» EXERCISE REQUIREMENTS:
In the essay on emotional reaction, why does the writer say the courage to slow down must be "careful courage"? Answer in one to three sentences.

» TEXT EXCERPT:
◆ ◆ ◆

The tsunami of emotional reaction can create so much collateral damage ... well, it takes courage to slow down, take a look and see what's what... careful courage since those in the business of perpetrating horrors often count on the fact that serious people will be too slow to put a stop to their depredations ... and the perpetrators will walk away and never be called to account.

Take the case of Trayvon Martin, a black 17-year-old male shot to death by George Zimmerman, 28, in Sanford, Fla. on Feb. 26. The case -- which black people recognize as far from unusual in American culture -- has aroused a hue and cry. After the shooting, Zimmerman and the weapon he used to shoot Martin with walked scot-free away from the scene. Though remorseful, Zimmerman is apparently claiming he shot the hooded teenager under the Stand Your Ground law in force in Florida ... a law that allows deadly force when individuals feel themselves to be in imminent danger.

The death of a young person arouses a terrible sense of injustice and outrage and sorrow. "Death" is selectively chosen as something to avoid and protect against in a lot of cultures. Death forms a bond of horror. I don't want to die, you don't want to die, he, she or it does not want to die. To deliberately rain down death is -- selectively -- a very upsetting thing on which 'we' can all agree pretty much. So there is currently a welling up of despair and horror and anger about the shooting death of Trayvon Martin. Viscerally, the situation speaks to an understanding that racism is not dead in America. Viscerally, it speaks to the horror of -- selectively -- death.

Me too. I get sick to death of namby-pamby excuses that allow one person to kill another because they imagine they are 'right.' I won't deny my own tsunami -- fuck the excuses and explanations! hang the perpetrators!

And yet, in the midst of this convincing tsunami, I also have to admit that I don't yet know the facts and that without those facts my horror is pretty much a self-serving circle-jerk... a singular, orgasmic and utterly clear bit of horror. And I am not alone. The collective circle-jerk can be seen in the media which has surrounded the Trayvon Martin killing with ever-widening circles of unrestrained, unexamined and poorly-balanced examination. Here is one example, sent along in email this morning. That clip made me want to puke in much the same way that the notion of Trayvon Martin's death made me want to puke... shameless and horrific and wrong!

What I feel and what I know are two very different things. Unwillingness to examine with serious care means that I really am not serious about my own horrors. Instead, I am in a state of being delighted by them. The horrified reaction may be true enough -- whether it's the horror I feel about Trayvon Martin or the sweeping cri de coeur that can come up when I think of Catholic priests abusing little boys and girls or the slaughter of 17 Afghan civilians in a rampage laid at the doorstep of S.Sgt. Robert Bales. But the result of not examining my own reactions -- of slowing down and observing the factual particulars -- is an invitation to a stupidity that is dangerous ... dangerous personally, dangerous socially.

Fury is true. Fury is delightful. Fury is consuming. Fury is warranted. Fury is ... so many things, all woven together so tightly that the notion of disentangling fact from fiction is ... infuriating. Fury is so sincere that it steps beyond the boundaries of sincerity. It is right.

◆ ◆ ◆

Measuring device reading data:
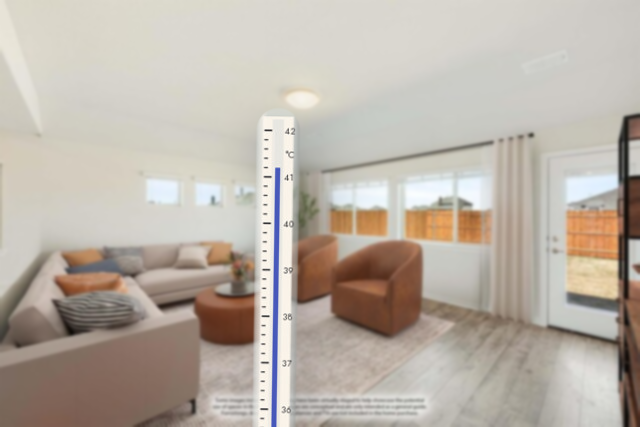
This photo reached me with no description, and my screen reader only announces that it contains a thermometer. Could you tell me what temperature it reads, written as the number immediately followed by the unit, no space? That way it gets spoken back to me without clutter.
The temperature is 41.2°C
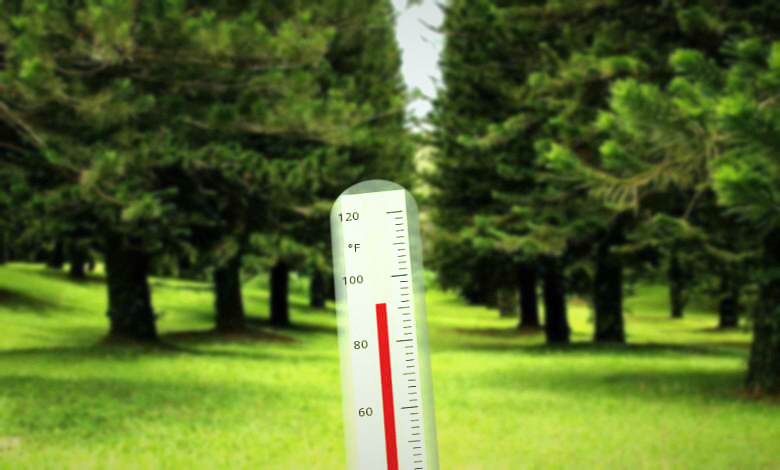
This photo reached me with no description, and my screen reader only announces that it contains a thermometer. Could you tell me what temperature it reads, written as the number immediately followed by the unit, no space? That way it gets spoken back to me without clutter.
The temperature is 92°F
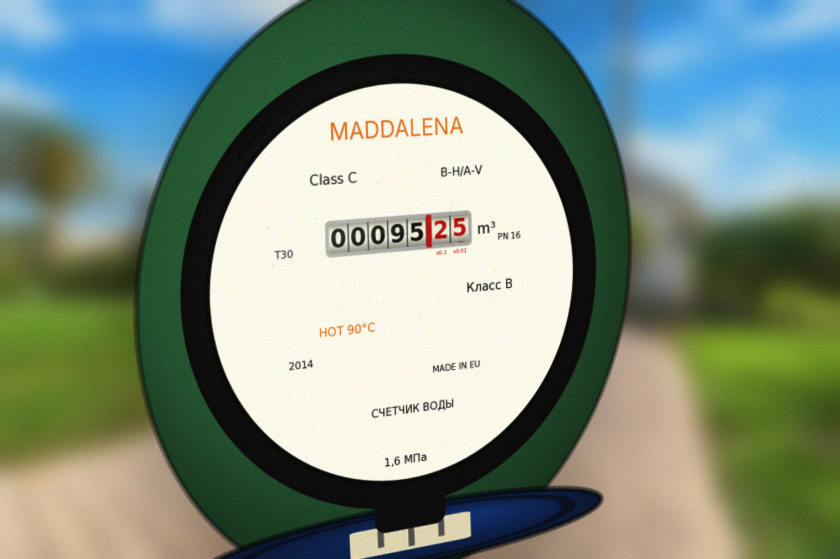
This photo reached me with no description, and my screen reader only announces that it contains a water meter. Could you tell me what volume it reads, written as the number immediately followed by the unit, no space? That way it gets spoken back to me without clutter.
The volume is 95.25m³
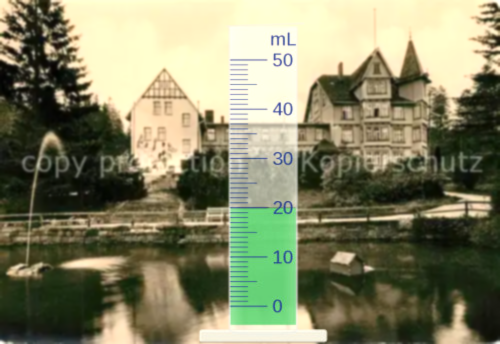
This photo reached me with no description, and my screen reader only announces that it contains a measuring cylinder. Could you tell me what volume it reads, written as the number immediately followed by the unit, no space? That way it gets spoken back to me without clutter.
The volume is 20mL
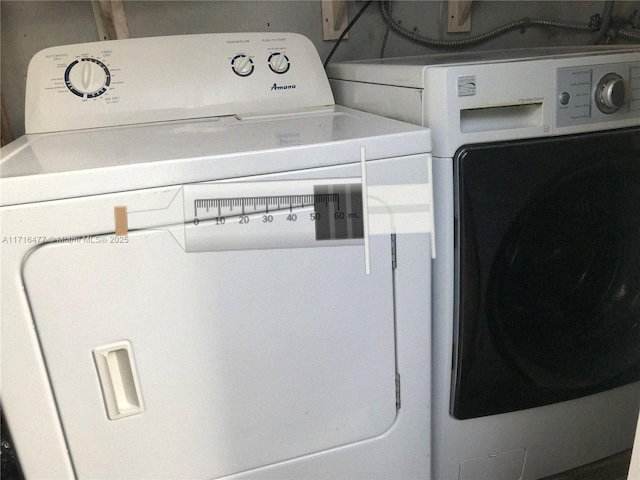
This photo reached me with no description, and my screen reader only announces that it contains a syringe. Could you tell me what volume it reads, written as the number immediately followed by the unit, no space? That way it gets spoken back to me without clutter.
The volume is 50mL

◆ ◆ ◆

» RESPONSE AREA:
Those who commit horrors often count on serious people being too slow to stop their depredations. If people slow down too much, the perpetrators may walk away and never be called to account.